I have some New Years resolutions…it is that time of year…and I figured I would go ahead and start a blog in order to document my successes and failures…hopefully to be an inspiration to some, and maybe get encouragement from others…

A little about me….I am 36, nearly 37, and I want to live a better life. A better life not only for me, but for my family…my kids and my wife. I have lived all over these United States of America (lets see…California, Massachusetts, Virginia, Tennessee, back to Virginia, onto Utah, California again, and now Arizona) and where we are right now, both my wife and I agree, we are in the BEST location we have ever lived. We are in a not-so-small town in the Valley of the Sun, Arizona. A very family oriented town with what we consider a very good educational system for the kids, and we LOVE it!

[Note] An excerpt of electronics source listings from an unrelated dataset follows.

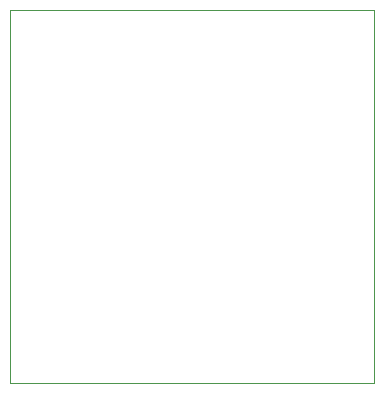
<source format=gbr>
%FSLAX34Y34*%
G04 Gerber Fmt 3.4, Leading zero omitted, Abs format*
G04 (created by PCBNEW (2013-12-04 BZR 4521)-product) date Fri 06 Dec 2013 12:49:57 EST*
%MOIN*%
G01*
G70*
G90*
G04 APERTURE LIST*
%ADD10C,0.005906*%
%ADD11C,0.003937*%
G04 APERTURE END LIST*
G54D10*
G54D11*
X12157Y12464D02*
X12157Y23D01*
X31Y12464D02*
X12157Y12464D01*
X31Y23D02*
X31Y12464D01*
X12157Y23D02*
X31Y23D01*
M02*

</source>
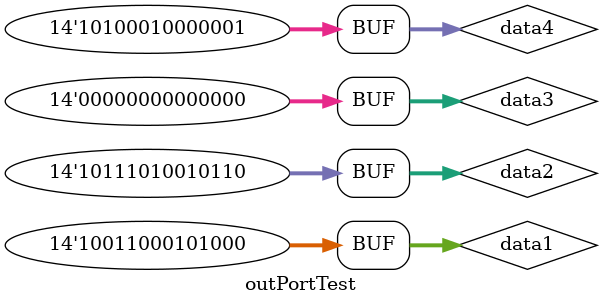
<source format=v>
module outPortTest();

	parameter dataWidth = 14;

	reg [dataWidth-1:0] data1,data2,data3,data4;
	wire [dataWidth-3:0] outputData;
	wire portBlock1, portBlock2, portBlock3, portBlock4;

	outputPort o1(data1, data2, data3, data4, portBlock1, portBlock2, portBlock3, portBlock4, outputData);

	initial
	begin
		data1=14'b10011000101000;
		data2=14'b10111010010110;
		data3=14'b00000000000000;
		data4=14'b10100010000001;

	end

endmodule



</source>
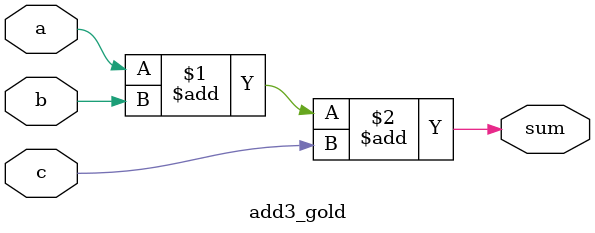
<source format=v>
module add1_gold(input wire a, output wire sum);
assign sum = a + 1'b1;
endmodule

module add2_gold(input wire a, output wire sum);
assign sum = a + 2'b1;
endmodule

module add3_gold(input wire a, input wire b, input wire c, output wire sum);
assign sum = a + b + c;
endmodule

</source>
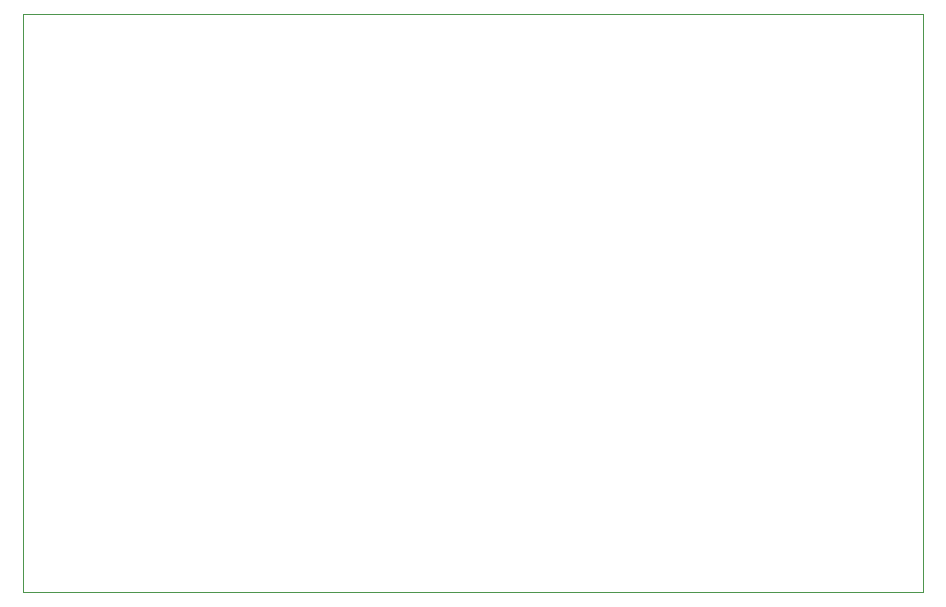
<source format=gbr>
%TF.GenerationSoftware,KiCad,Pcbnew,6.0.2-378541a8eb~116~ubuntu20.04.1*%
%TF.CreationDate,2022-02-25T21:41:06-08:00*%
%TF.ProjectId,epaper_clock,65706170-6572-45f6-936c-6f636b2e6b69,rev?*%
%TF.SameCoordinates,PX3c8eee0PY52f7038*%
%TF.FileFunction,Profile,NP*%
%FSLAX46Y46*%
G04 Gerber Fmt 4.6, Leading zero omitted, Abs format (unit mm)*
G04 Created by KiCad (PCBNEW 6.0.2-378541a8eb~116~ubuntu20.04.1) date 2022-02-25 21:41:06*
%MOMM*%
%LPD*%
G01*
G04 APERTURE LIST*
%TA.AperFunction,Profile*%
%ADD10C,0.100000*%
%TD*%
G04 APERTURE END LIST*
D10*
X0Y0D02*
X76200000Y0D01*
X76200000Y-48895000D02*
X76200000Y0D01*
X0Y-48895000D02*
X76200000Y-48895000D01*
X0Y0D02*
X0Y-48895000D01*
M02*

</source>
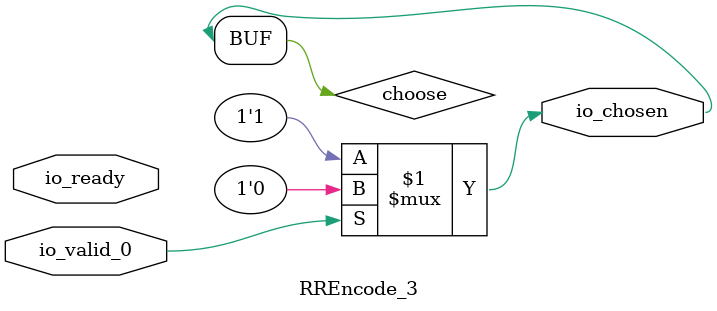
<source format=v>
module RREncode_3(
    input  io_valid_0,
    output io_chosen,
    input  io_ready);
  wire choose;
  assign io_chosen = choose;
  assign choose = io_valid_0 ? 1'h0 : 1'h1;
endmodule
</source>
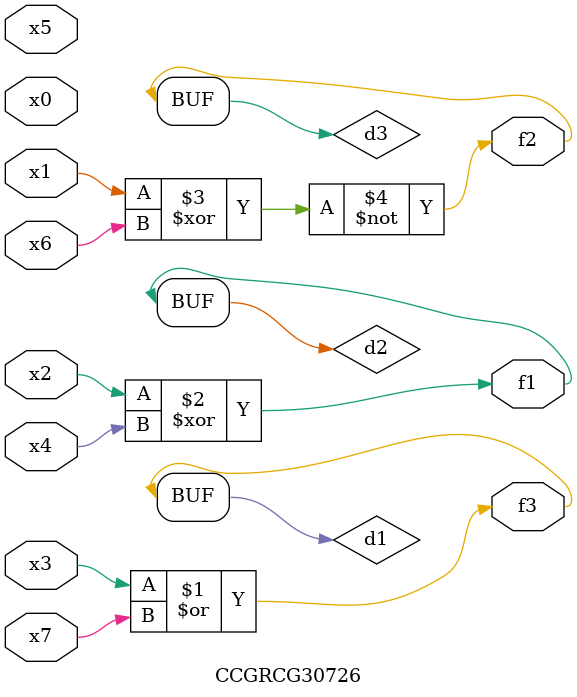
<source format=v>
module CCGRCG30726(
	input x0, x1, x2, x3, x4, x5, x6, x7,
	output f1, f2, f3
);

	wire d1, d2, d3;

	or (d1, x3, x7);
	xor (d2, x2, x4);
	xnor (d3, x1, x6);
	assign f1 = d2;
	assign f2 = d3;
	assign f3 = d1;
endmodule

</source>
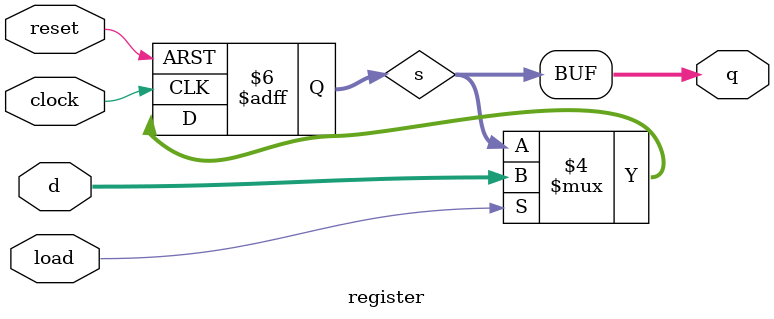
<source format=v>
module register(
    input  reset,
    input  clock,
    input  load,
    input  [3:0] d,
    output [3:0] q
);

    reg [3:0] s;
    
    always @(posedge clock or negedge reset)
    begin
        if (!reset)
        begin
            s <= 4'b0;
        end 
        else if(load)
        begin
            s <= d;
        end
        else
        begin
            s <= s;
        end
    end
    
    assign q = s;

endmodule
</source>
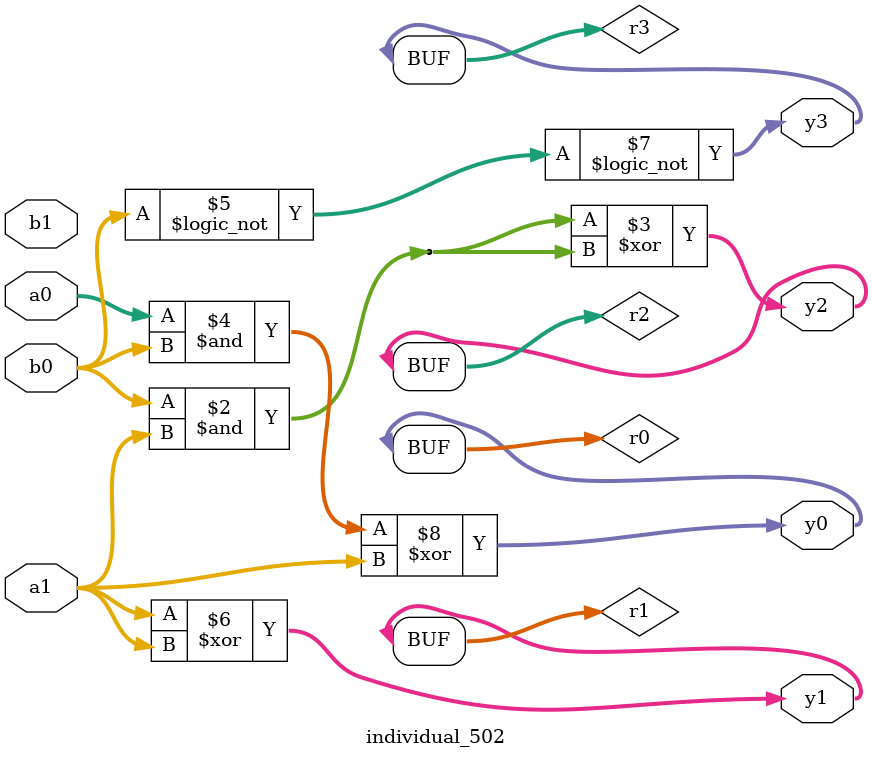
<source format=sv>
module individual_502(input logic [15:0] a1, input logic [15:0] a0, input logic [15:0] b1, input logic [15:0] b0, output logic [15:0] y3, output logic [15:0] y2, output logic [15:0] y1, output logic [15:0] y0);
logic [15:0] r0, r1, r2, r3; 
 always@(*) begin 
	 r0 = a0; r1 = a1; r2 = b0; r3 = b1; 
 	 r2  &=  r1 ;
 	 r2  ^=  r2 ;
 	 r0  &=  b0 ;
 	 r3 = ! b0 ;
 	 r1  ^=  r1 ;
 	 r3 = ! r3 ;
 	 r0  ^=  a1 ;
 	 y3 = r3; y2 = r2; y1 = r1; y0 = r0; 
end
endmodule
</source>
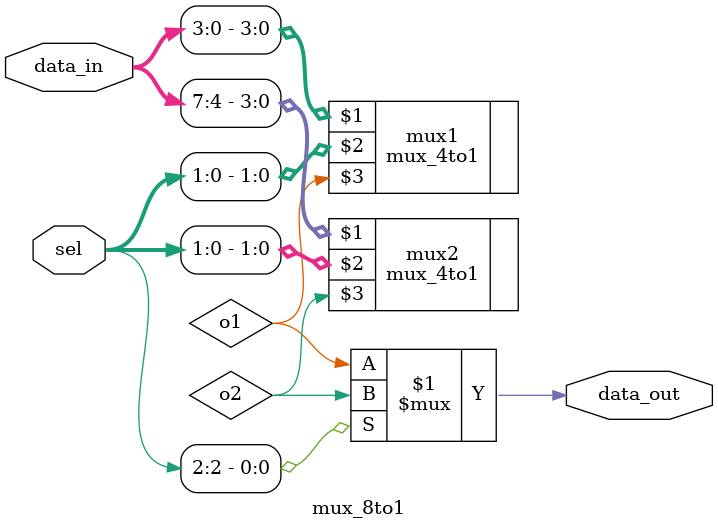
<source format=v>
`include "./mux_4to1.v"
module mux_8to1(
    input [7:0] data_in,   // Four input data lines
    input [2:0] sel,       // Selection control signal (2 bits for 4 inputs)
    output data_out    // Output data line
);

wire o1, o2;
assign data_out = sel[2]? o2 : o1;
mux_4to1 mux1(data_in[3:0], sel[1:0], o1);
mux_4to1 mux2(data_in[7:4], sel[1:0], o2);


endmodule
</source>
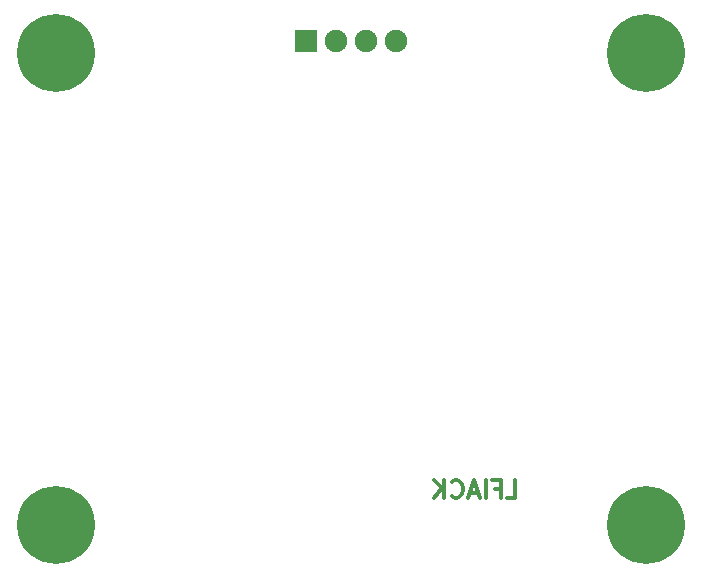
<source format=gbr>
%TF.GenerationSoftware,KiCad,Pcbnew,(6.0.2)*%
%TF.CreationDate,2022-03-31T10:51:58+02:00*%
%TF.ProjectId,stm32l02,73746d33-326c-4303-922e-6b696361645f,rev?*%
%TF.SameCoordinates,Original*%
%TF.FileFunction,Soldermask,Bot*%
%TF.FilePolarity,Negative*%
%FSLAX46Y46*%
G04 Gerber Fmt 4.6, Leading zero omitted, Abs format (unit mm)*
G04 Created by KiCad (PCBNEW (6.0.2)) date 2022-03-31 10:51:58*
%MOMM*%
%LPD*%
G01*
G04 APERTURE LIST*
G04 Aperture macros list*
%AMRoundRect*
0 Rectangle with rounded corners*
0 $1 Rounding radius*
0 $2 $3 $4 $5 $6 $7 $8 $9 X,Y pos of 4 corners*
0 Add a 4 corners polygon primitive as box body*
4,1,4,$2,$3,$4,$5,$6,$7,$8,$9,$2,$3,0*
0 Add four circle primitives for the rounded corners*
1,1,$1+$1,$2,$3*
1,1,$1+$1,$4,$5*
1,1,$1+$1,$6,$7*
1,1,$1+$1,$8,$9*
0 Add four rect primitives between the rounded corners*
20,1,$1+$1,$2,$3,$4,$5,0*
20,1,$1+$1,$4,$5,$6,$7,0*
20,1,$1+$1,$6,$7,$8,$9,0*
20,1,$1+$1,$8,$9,$2,$3,0*%
G04 Aperture macros list end*
%ADD10C,0.300000*%
%ADD11C,6.600000*%
%ADD12RoundRect,0.100000X-0.850000X0.850000X-0.850000X-0.850000X0.850000X-0.850000X0.850000X0.850000X0*%
%ADD13O,1.900000X1.900000*%
G04 APERTURE END LIST*
D10*
X78178571Y-67678571D02*
X78892857Y-67678571D01*
X78892857Y-66178571D01*
X77178571Y-66892857D02*
X77678571Y-66892857D01*
X77678571Y-67678571D02*
X77678571Y-66178571D01*
X76964285Y-66178571D01*
X76392857Y-67678571D02*
X76392857Y-66178571D01*
X75750000Y-67250000D02*
X75035714Y-67250000D01*
X75892857Y-67678571D02*
X75392857Y-66178571D01*
X74892857Y-67678571D01*
X73535714Y-67535714D02*
X73607142Y-67607142D01*
X73821428Y-67678571D01*
X73964285Y-67678571D01*
X74178571Y-67607142D01*
X74321428Y-67464285D01*
X74392857Y-67321428D01*
X74464285Y-67035714D01*
X74464285Y-66821428D01*
X74392857Y-66535714D01*
X74321428Y-66392857D01*
X74178571Y-66250000D01*
X73964285Y-66178571D01*
X73821428Y-66178571D01*
X73607142Y-66250000D01*
X73535714Y-66321428D01*
X72892857Y-67678571D02*
X72892857Y-66178571D01*
X72035714Y-67678571D02*
X72678571Y-66821428D01*
X72035714Y-66178571D02*
X72892857Y-67035714D01*
D11*
%TO.C,H3*%
X90000000Y-70000000D03*
%TD*%
%TO.C,H4*%
X40000000Y-70000000D03*
%TD*%
%TO.C,H2*%
X90000000Y-30000000D03*
%TD*%
%TO.C,H1*%
X40000000Y-30000000D03*
%TD*%
D12*
%TO.C,J2*%
X61200000Y-29000000D03*
D13*
X63740000Y-29000000D03*
X66280000Y-29000000D03*
X68820000Y-29000000D03*
%TD*%
M02*

</source>
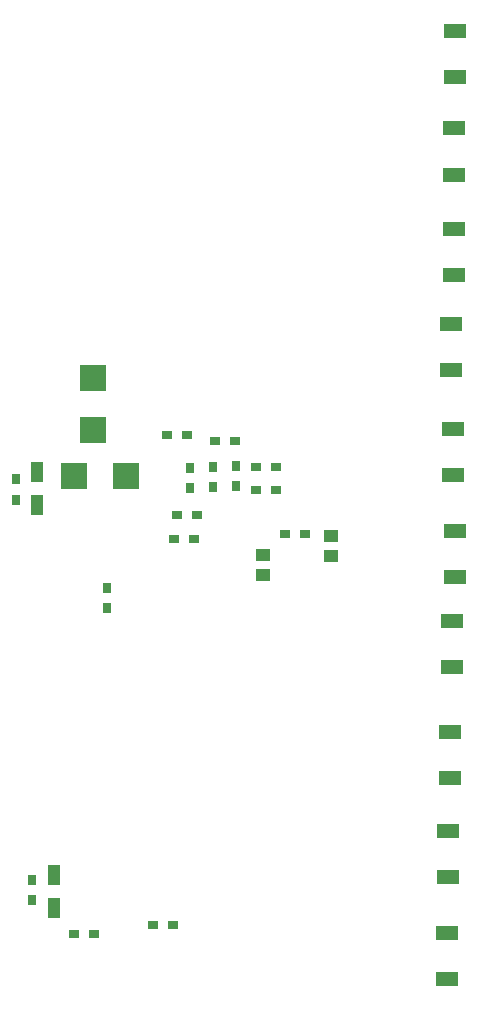
<source format=gbr>
G04 DipTrace 3.3.1.3*
G04 BottomPaste.gbr*
%MOMM*%
G04 #@! TF.FileFunction,Paste,Bot*
G04 #@! TF.Part,Single*
%ADD110R,1.25X1.0*%
%ADD133R,1.9X1.2*%
%ADD139R,2.2X2.2*%
%ADD146R,0.9X0.8*%
%ADD147R,0.8X0.9*%
%ADD149R,1.0X1.8*%
%FSLAX35Y35*%
G04*
G71*
G90*
G75*
G01*
G04 BotPaste*
%LPD*%
D149*
X1687000Y6155000D3*
Y5875000D3*
D147*
X1511000Y6088000D3*
Y5918000D3*
X1644000Y2529000D3*
Y2699000D3*
D149*
X1833000Y2738000D3*
Y2458000D3*
D146*
X2174000Y2237000D3*
X2004000D3*
X2841000Y2314000D3*
X2671000D3*
D147*
X2284000Y4996000D3*
Y5166000D3*
D146*
X3021000Y5588000D3*
X2851000D3*
D147*
X2984000Y6019000D3*
Y6189000D3*
X3374000Y6029000D3*
Y6199000D3*
X3179000Y6025000D3*
Y6195000D3*
D146*
X3709000Y6197000D3*
X3539000D3*
X2872000Y5791000D3*
X3042000D3*
X3959000Y5626000D3*
X3789000D3*
X3364000Y6414000D3*
X3194000D3*
D139*
X2162000Y6949000D3*
Y6509000D3*
X2002000Y6119000D3*
X2442000D3*
D133*
X5228000Y9888000D3*
Y9498013D3*
X5218000Y9060000D3*
Y8670013D3*
X5183000Y3954000D3*
Y3564013D3*
X5204000Y4894000D3*
Y4504013D3*
X5163000Y2250000D3*
Y1860013D3*
X5164000Y3113000D3*
Y2723013D3*
X5214000Y6514000D3*
Y6124013D3*
X5225000Y5649000D3*
Y5259013D3*
X5217000Y8211000D3*
Y7821013D3*
X5196000Y7405987D3*
Y7016000D3*
D110*
X4174000Y5440000D3*
Y5610000D3*
X3604000Y5281000D3*
Y5451000D3*
D146*
X3538000Y6001000D3*
X3708000D3*
X2787000Y6465000D3*
X2957000D3*
M02*

</source>
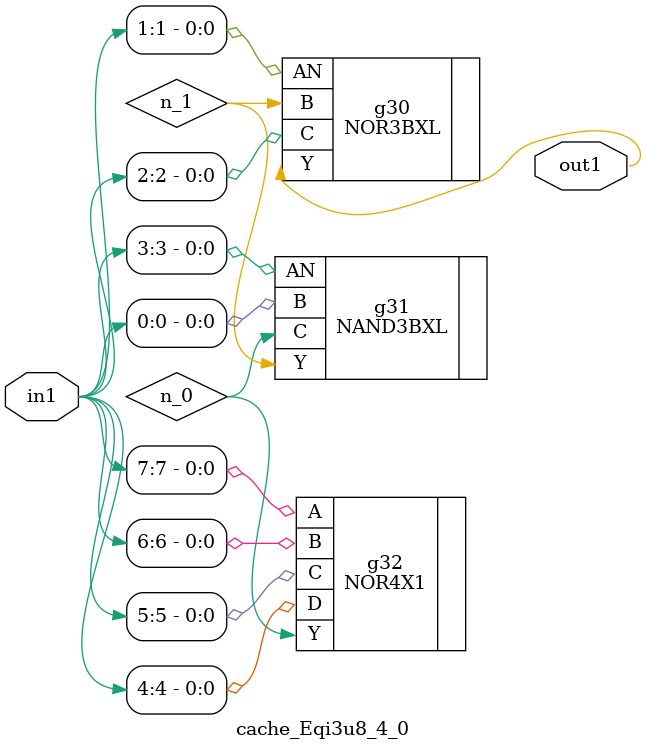
<source format=v>
`timescale 1ps / 1ps


module cache_Eqi3u8_4_0(in1, out1);
  input [7:0] in1;
  output out1;
  wire [7:0] in1;
  wire out1;
  wire n_0, n_1;
  NOR3BXL g30(.AN (in1[1]), .B (n_1), .C (in1[2]), .Y (out1));
  NAND3BXL g31(.AN (in1[3]), .B (in1[0]), .C (n_0), .Y (n_1));
  NOR4X1 g32(.A (in1[7]), .B (in1[6]), .C (in1[5]), .D (in1[4]), .Y
       (n_0));
endmodule



</source>
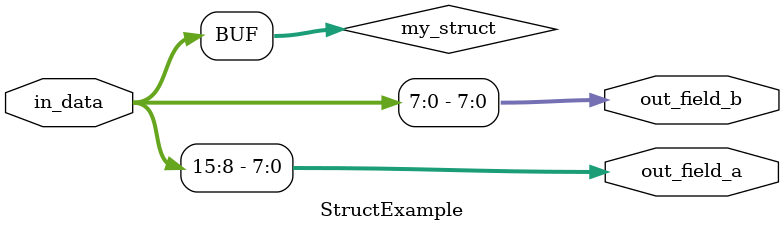
<source format=sv>
module StructExample (
    input logic [15:0] in_data,
    output logic [7:0] out_field_a,
    output logic [7:0] out_field_b
);
    typedef struct packed {
        logic [7:0] field_a;
        logic [7:0] field_b;
    } example_struct_t;
    example_struct_t my_struct;
    always_comb begin
        my_struct     = in_data;
        out_field_a   = my_struct.field_a;
        out_field_b   = my_struct.field_b;
    end
endmodule


</source>
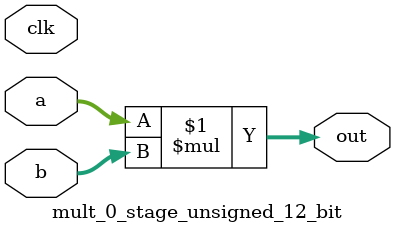
<source format=sv>
(* use_dsp = "yes" *) module mult_0_stage_unsigned_12_bit(
	input  [11:0] a,
	input  [11:0] b,
	output [11:0] out,
	input clk);

	assign out = a * b;
endmodule

</source>
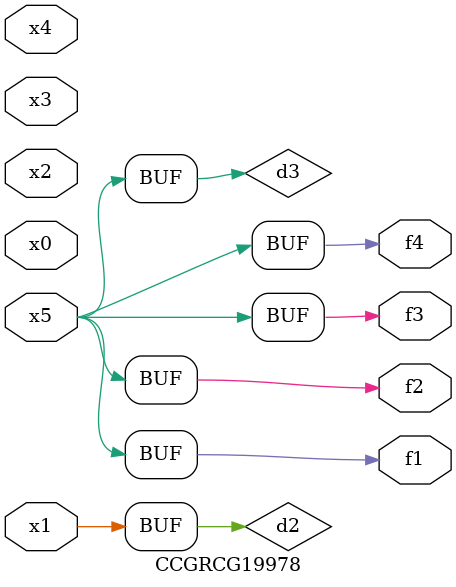
<source format=v>
module CCGRCG19978(
	input x0, x1, x2, x3, x4, x5,
	output f1, f2, f3, f4
);

	wire d1, d2, d3;

	not (d1, x5);
	or (d2, x1);
	xnor (d3, d1);
	assign f1 = d3;
	assign f2 = d3;
	assign f3 = d3;
	assign f4 = d3;
endmodule

</source>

Well…what is a “better life”?? To me it is one that is closer to God, closer to my family, and FUN! Fun being not just content, but a real JOY to live. I want to be excited about getting up tomorrow, and want to feel like I don’t want to go to bed because I don’t want today to end! I know this is not possible ALL the time, I mean we all have our ups and downs, right? What I want is more ups than I have been having, and fewer downs. I have a plan to help get this going in the right direction…I have been working on it for a while, and have intensified it in the last month, put goals and standards up and am beginning to switch it into high gear. As part of the “high gear” I figured I would add this blog to my life…kind of like an open book diary to help keep me on track, and like I said in the opening, maybe inspire some, and hopefully be encouraged by others. I also want to voice some, if not all of my opinions in life…get them out there…let people know what and how I think.